Templeton has taken part in the council's unanimous decisions leading up to a proposed hyperscale data center in the city's 4th Ward.
But she voted against an agreement setting requirements for data center developer CRG alongside fellow Ward 2 council member Brian Wehner.
Wehner was one of the council members unseated last week.
Mayor Sam Richards said Templeton announced her resignation privately on Saturday but agreed to stay on for the Monday city council meeting at his request.
Four new council members were sworn in Monday night before the council elected pro-data center member Mike Cook as mayor pro tempore.
In that meeting, Templeton tied the vote in favor of Cook over anti-data center council newcomer Rick Belleville.

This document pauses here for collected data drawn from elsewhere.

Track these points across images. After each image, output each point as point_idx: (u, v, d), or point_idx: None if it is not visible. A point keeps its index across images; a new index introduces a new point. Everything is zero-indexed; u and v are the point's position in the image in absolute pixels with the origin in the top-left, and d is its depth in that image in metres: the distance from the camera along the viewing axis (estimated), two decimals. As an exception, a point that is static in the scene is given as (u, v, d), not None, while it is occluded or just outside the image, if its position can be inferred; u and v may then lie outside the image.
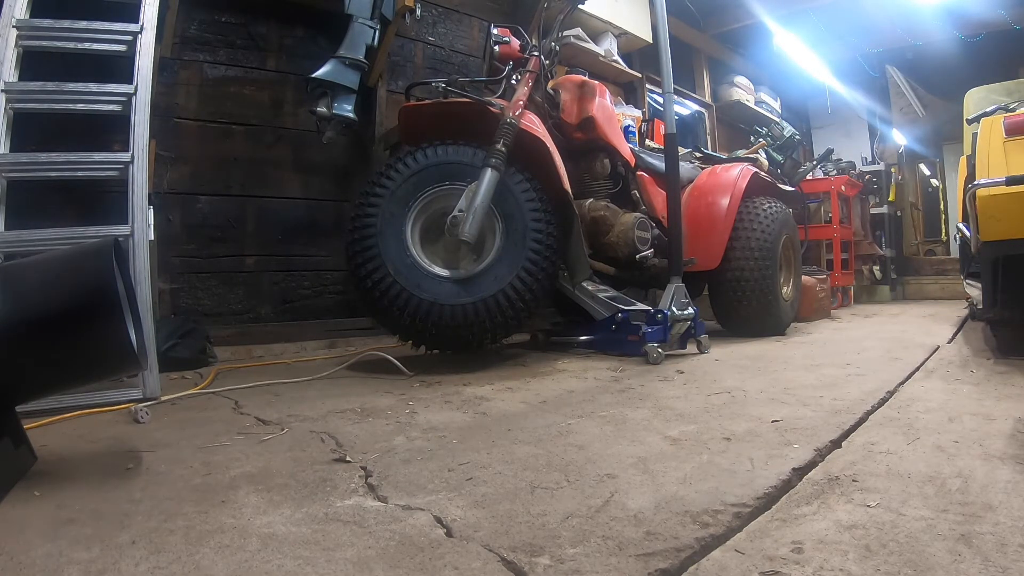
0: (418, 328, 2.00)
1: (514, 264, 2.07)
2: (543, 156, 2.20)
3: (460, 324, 1.98)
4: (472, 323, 1.99)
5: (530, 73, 2.34)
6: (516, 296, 2.04)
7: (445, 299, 1.97)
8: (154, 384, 1.57)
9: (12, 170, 1.59)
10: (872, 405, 1.46)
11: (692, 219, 2.75)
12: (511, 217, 2.08)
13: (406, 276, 1.97)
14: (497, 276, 2.05)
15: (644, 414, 1.41)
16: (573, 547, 0.75)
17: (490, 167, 2.00)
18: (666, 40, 2.48)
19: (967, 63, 5.45)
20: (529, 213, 2.11)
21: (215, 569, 0.71)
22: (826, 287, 4.12)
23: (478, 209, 1.97)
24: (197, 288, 2.43)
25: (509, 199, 2.08)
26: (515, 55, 2.40)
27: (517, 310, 2.05)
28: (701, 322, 2.40)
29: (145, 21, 1.72)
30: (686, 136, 4.96)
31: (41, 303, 1.00)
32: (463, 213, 1.97)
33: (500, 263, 2.07)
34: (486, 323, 2.02)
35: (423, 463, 1.08)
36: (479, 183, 1.99)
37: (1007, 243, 2.06)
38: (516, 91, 2.25)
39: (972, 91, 3.58)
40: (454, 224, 1.98)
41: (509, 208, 2.08)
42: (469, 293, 2.00)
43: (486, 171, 2.00)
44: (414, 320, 1.96)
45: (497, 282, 2.03)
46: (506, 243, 2.08)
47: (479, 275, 2.05)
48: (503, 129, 2.07)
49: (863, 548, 0.75)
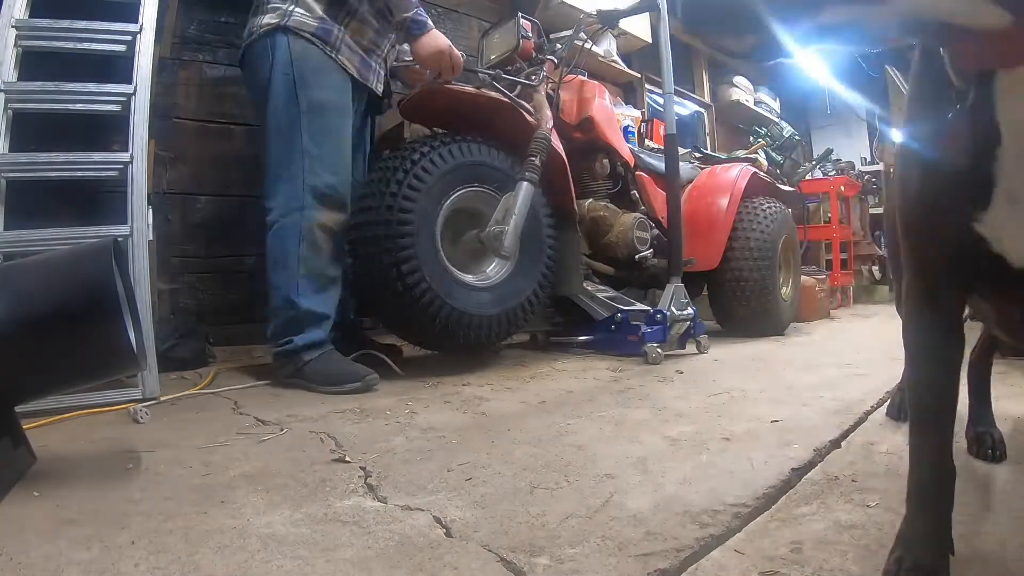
0: (446, 337, 1.94)
1: (532, 275, 2.09)
2: (555, 172, 2.21)
3: (486, 334, 1.99)
4: (495, 333, 2.01)
5: (547, 79, 2.34)
6: (530, 307, 2.08)
7: (475, 309, 1.94)
8: (153, 384, 1.57)
9: (11, 170, 1.59)
10: (872, 405, 1.46)
11: (691, 219, 2.75)
12: (530, 229, 2.07)
13: (439, 282, 1.87)
14: (518, 287, 2.06)
15: (643, 414, 1.41)
16: (572, 547, 0.75)
17: (526, 180, 1.99)
18: (667, 40, 2.48)
19: (966, 63, 5.45)
20: (546, 229, 2.13)
21: (215, 569, 0.71)
22: (825, 287, 4.12)
23: (517, 224, 1.95)
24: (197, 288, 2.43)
25: (531, 212, 2.06)
26: (530, 53, 2.40)
27: (529, 318, 2.09)
28: (700, 322, 2.40)
29: (144, 21, 1.72)
30: (685, 136, 4.96)
31: (40, 303, 1.00)
32: (499, 226, 1.94)
33: (519, 274, 2.08)
34: (504, 332, 2.05)
35: (422, 463, 1.08)
36: (515, 196, 1.96)
37: (1007, 243, 2.05)
38: (538, 99, 2.22)
39: (971, 91, 3.57)
40: (494, 238, 1.94)
41: (530, 220, 2.06)
42: (494, 304, 1.99)
43: (522, 184, 1.98)
44: (444, 329, 1.89)
45: (519, 293, 2.05)
46: (524, 254, 2.08)
47: (501, 285, 2.04)
48: (539, 143, 2.06)
49: (863, 548, 0.75)
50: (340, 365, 1.74)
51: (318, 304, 1.77)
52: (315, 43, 1.81)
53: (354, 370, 1.71)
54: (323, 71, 1.82)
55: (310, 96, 1.79)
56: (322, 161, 1.79)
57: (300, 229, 1.75)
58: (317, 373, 1.70)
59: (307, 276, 1.76)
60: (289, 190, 1.78)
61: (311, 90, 1.79)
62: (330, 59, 1.83)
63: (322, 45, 1.82)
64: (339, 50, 1.85)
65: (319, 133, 1.79)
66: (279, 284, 1.77)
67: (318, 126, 1.79)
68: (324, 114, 1.81)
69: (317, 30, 1.81)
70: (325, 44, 1.82)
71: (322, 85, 1.82)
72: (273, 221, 1.79)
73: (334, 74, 1.85)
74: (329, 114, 1.82)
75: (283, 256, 1.76)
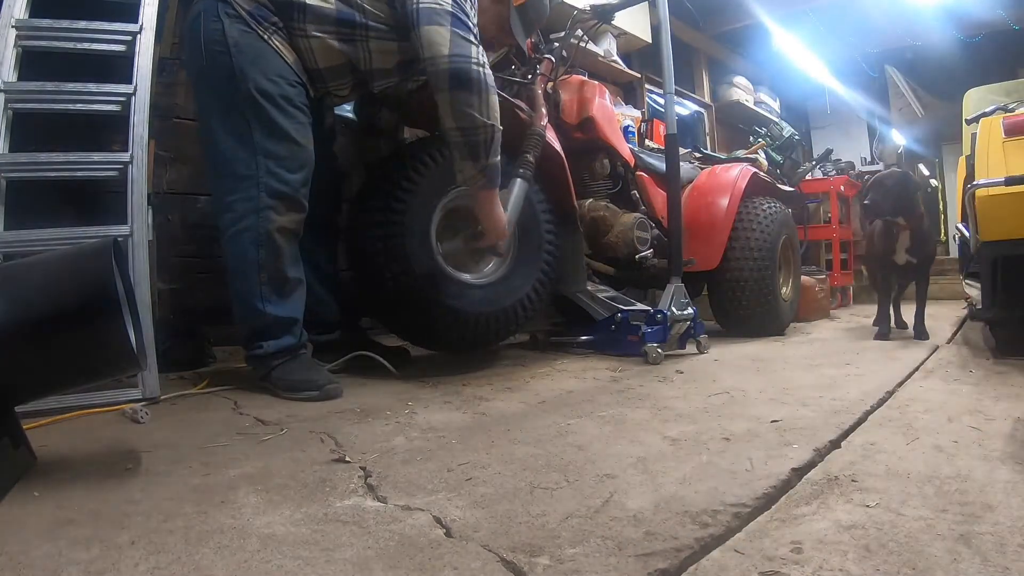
0: (439, 335, 1.96)
1: (529, 274, 2.08)
2: (554, 169, 2.20)
3: (481, 333, 1.98)
4: (490, 331, 2.00)
5: (542, 76, 2.33)
6: (529, 305, 2.06)
7: (469, 307, 1.93)
8: (153, 384, 1.57)
9: (11, 170, 1.59)
10: (871, 405, 1.47)
11: (691, 219, 2.75)
12: (527, 227, 2.07)
13: (431, 280, 1.88)
14: (514, 286, 2.05)
15: (643, 414, 1.41)
16: (572, 547, 0.75)
17: (520, 177, 1.98)
18: (668, 41, 2.48)
19: (966, 63, 5.45)
20: (544, 225, 2.12)
21: (215, 569, 0.71)
22: (825, 287, 4.12)
23: (510, 220, 1.92)
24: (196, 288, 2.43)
25: (527, 209, 2.06)
26: (528, 53, 2.40)
27: (528, 317, 2.08)
28: (700, 322, 2.40)
29: (144, 21, 1.72)
30: (685, 136, 4.96)
31: (40, 303, 1.00)
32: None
33: (516, 273, 2.07)
34: (501, 331, 2.04)
35: (422, 463, 1.08)
36: (509, 193, 1.94)
37: (1006, 243, 2.06)
38: (532, 95, 2.23)
39: (971, 91, 3.58)
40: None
41: (526, 218, 2.06)
42: (490, 302, 1.98)
43: (516, 181, 1.96)
44: (437, 326, 1.92)
45: (515, 292, 2.04)
46: (521, 253, 2.07)
47: (497, 284, 2.03)
48: (532, 139, 2.05)
49: (862, 548, 0.75)
50: (302, 372, 1.67)
51: (285, 310, 1.70)
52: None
53: (314, 378, 1.65)
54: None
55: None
56: (278, 157, 1.65)
57: (258, 235, 1.63)
58: (280, 379, 1.66)
59: (270, 283, 1.66)
60: (243, 190, 1.65)
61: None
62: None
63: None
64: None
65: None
66: (242, 293, 1.68)
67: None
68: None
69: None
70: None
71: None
72: (226, 227, 1.67)
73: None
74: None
75: (243, 264, 1.66)
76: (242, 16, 1.64)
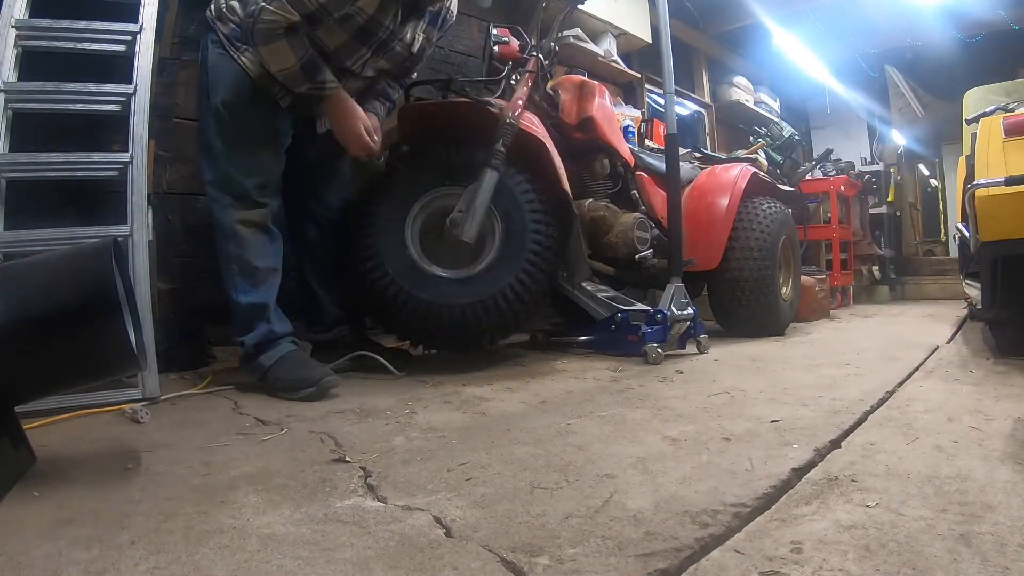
0: (415, 328, 2.02)
1: (513, 266, 2.05)
2: (542, 156, 2.19)
3: (457, 324, 1.98)
4: (469, 324, 1.99)
5: (529, 73, 2.33)
6: (515, 297, 2.01)
7: (443, 300, 1.96)
8: (153, 384, 1.57)
9: (11, 170, 1.59)
10: (871, 405, 1.46)
11: (691, 219, 2.75)
12: (510, 218, 2.07)
13: (405, 276, 1.97)
14: (496, 277, 2.03)
15: (643, 414, 1.41)
16: (573, 547, 0.75)
17: (490, 167, 1.99)
18: (668, 41, 2.48)
19: (966, 63, 5.45)
20: (529, 214, 2.10)
21: (215, 569, 0.71)
22: (825, 287, 4.12)
23: (478, 210, 1.94)
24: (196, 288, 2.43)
25: (508, 200, 2.06)
26: (514, 55, 2.39)
27: (516, 311, 2.03)
28: (700, 322, 2.40)
29: (144, 21, 1.72)
30: (685, 136, 4.96)
31: (41, 303, 1.00)
32: (462, 214, 1.96)
33: (499, 264, 2.05)
34: (483, 324, 2.01)
35: (422, 463, 1.08)
36: (479, 183, 1.97)
37: (1006, 243, 2.06)
38: (515, 91, 2.25)
39: (971, 91, 3.58)
40: (454, 225, 1.96)
41: (508, 209, 2.06)
42: (467, 294, 1.99)
43: (485, 171, 1.98)
44: (411, 320, 1.97)
45: (495, 283, 2.02)
46: (505, 244, 2.07)
47: (477, 276, 2.03)
48: (502, 129, 2.06)
49: (862, 548, 0.75)
50: (297, 371, 1.70)
51: (256, 297, 1.77)
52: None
53: (309, 375, 1.67)
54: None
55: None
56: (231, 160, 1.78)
57: (224, 227, 1.77)
58: (277, 380, 1.69)
59: (240, 273, 1.77)
60: (212, 192, 1.80)
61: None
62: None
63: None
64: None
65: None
66: (226, 288, 1.80)
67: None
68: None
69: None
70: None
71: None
72: (213, 228, 1.82)
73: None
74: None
75: (222, 261, 1.79)
76: (220, 40, 1.79)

The mayor had the tie-breaking vote to elect Cook.
“I just asked her to make the council meeting on Monday and then (said) she could resign after that meeting,” Richards said.
“And that's what she did.”
Richards said Templeton left for personal reasons.
Richards will choose a new candidate for the vacant seat.
Then, the remaining members will decide whether to approve them.
Council members serve two-year terms — and one member from each of the city's four wards is up for election every year.
Data center opposition group Wake Up Jeffco and four Festus residents are suing the city and CRG, claiming city officials knowingly withheld information about the potential development that was within the public interest.
The suit aims to invalidate the city's requirements for the developer and reverse rezoning decisions related to the area set aside for the proposed project.